Gui 25/09/2022
Uma leitura necessária.
O livro Becos da Memória de Conceição Evaristo traz em sua narrativa marcada pelas experiências e vivências de pessoas pobres, pretas e periféricas, a complexidade das condições extremamente vulneráveis a qual estão submetidas, por conta de um sistema estruturalmente racista.
Conceição através de uma narrativa construída em cima de muitas vidas pretas, nos apresenta ao cotidiano desses personagens, que carregam em si suas histórias, que são marcadas pelo sofrimento, fome, precariedade, violência e tantas outras coisas que infligem aos corpos negros.
"Busquei escrever a ficção como se estivesse escrevendo a realidade vivida, a verdade. Na base, no fundamento da narrativa de Becos está uma vivência, que foi minha e dos meus".
Becos da Memória foi escrito a partir de uma voz que antecede a escrita, buscando a fala de quem conta, o que Conceição nomeou de escrevivência, sendo a vida que se escreve na vivência de cada pessoa.

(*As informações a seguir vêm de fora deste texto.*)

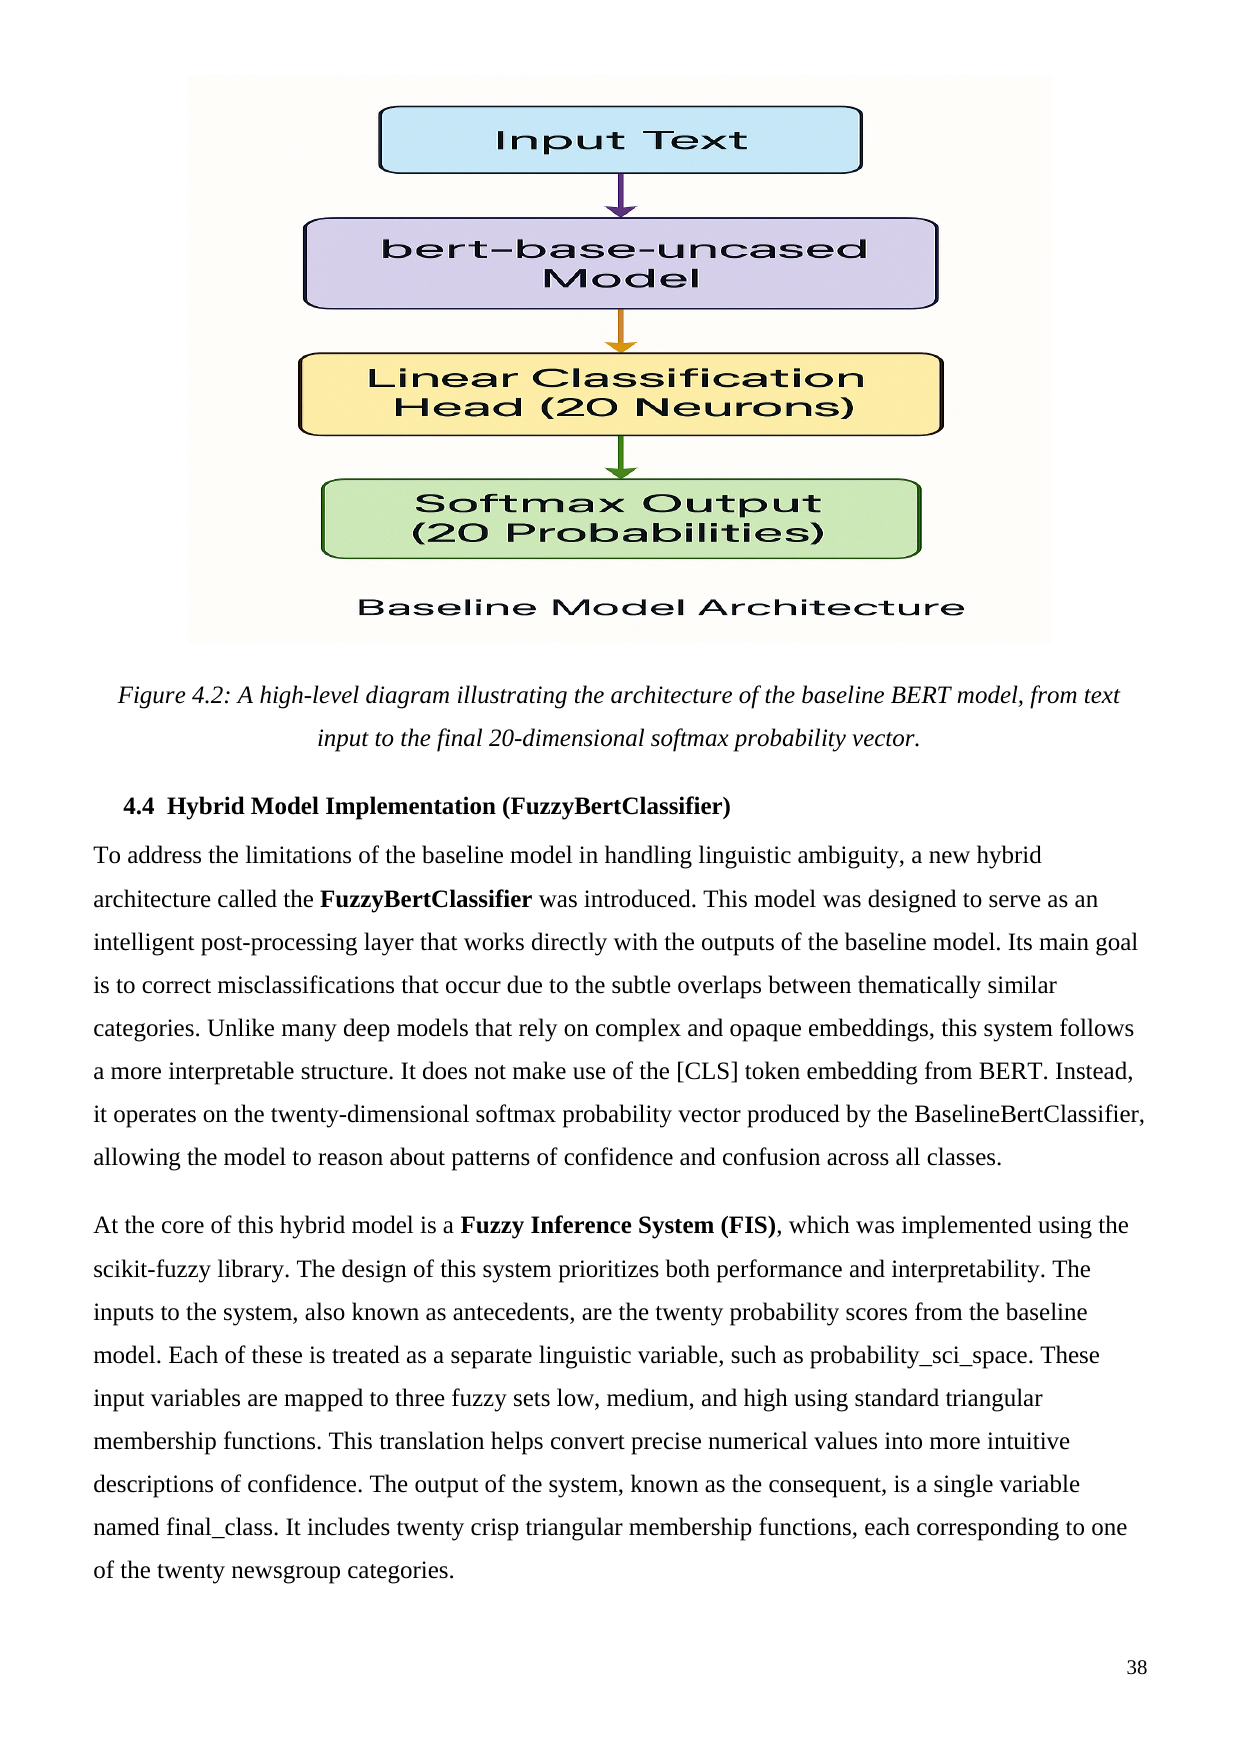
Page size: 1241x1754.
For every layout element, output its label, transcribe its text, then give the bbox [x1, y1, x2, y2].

text Figure 4.2: A high-level diagram illustrating the architecture of the baseline BERT model, from text input to the final 20-dimensional softmax probability vector. [93, 680, 1147, 752]
text To address the limitations of the baseline model in handling linguistic ambiguity, a new hybrid architecture called the FuzzyBertClassifier was introduced. This model was designed to serve as an intelligent post-processing layer that works directly with the outputs of the baseline model. Its main goal is to correct misclassifications that occur due to the subtle overlaps between thematically similar categories. Unlike many deep models that rely on complex and opaque embeddings, this system follows a more interpretable structure. It does not make use of the [CLS] token embedding from BERT. Instead, it operates on the twenty-dimensional softmax probability vector produced by the BaselineBertClassifier, allowing the model to reason about patterns of confidence and confusion across all classes. [93, 841, 1147, 1171]
text At the core of this hybrid model is a Fuzzy Inference System (FIS), which was implemented using the scikit-fuzzy library. The design of this system prioritizes both performance and interpretability. The inputs to the system, also known as antecedents, are the twenty probability scores from the baseline model. Each of these is treated as a separate linguistic variable, such as probability_sci_space. These input variables are mapped to three fuzzy sets low, medium, and high using standard triangular membership functions. This translation helps convert precise numerical values into more intuitive descriptions of confidence. The output of the system, known as the consequent, is a single variable named final_class. It includes twenty crisp triangular membership functions, each corresponding to one of the twenty newsgroup categories. [93, 1211, 1147, 1584]
picture [188, 75, 1053, 643]
subtitle 4.4 Hybrid Model Implementation (FuzzyBertClassifier) [123, 791, 1168, 820]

A história nos introduz a uma personagem que é a voz narradora por trás da narrativa, uma garota chamada Maria-Nova, que mora com sua família em uma favela, cheia de dificuldades, mas que em seus becos encontram-se as memórias-lembranças de resiliência, a dor que se transforma em combustível para encarar a vida e assim modificá-la, "a dor de Tio Totó significava para ela um compromisso de busca de uma melhor forma de vida para si própria e para os outros".
Maria-Nova nos ambienta ao dia a dia dos moradores da comunidade, que além de enfrentarem uma vida árdua, por conta da falta de assistência, precisam lidar simultaneamente com o temeroso desfavelamento, que suscita o medo iminente de saírem de suas casas em direção ao desconhecido, causando-lhes a sensação de não pertencimento, "era um medo que talvez viesse de situações mais concretas, como a mudança de um local que de certa forma amávamos e criamos como nosso".
Em meio a tantos acontecimentos ruins Maria-Nova se fortalece, tomando consciência da importância de reverter aquele cenário de penúria, se preenchendo dos relatos de dor de seus antepassados, e toma a decisão de ser escritora com objetivo de reverberar "uma história viva que nascia das pessoas, do hoje, do agora".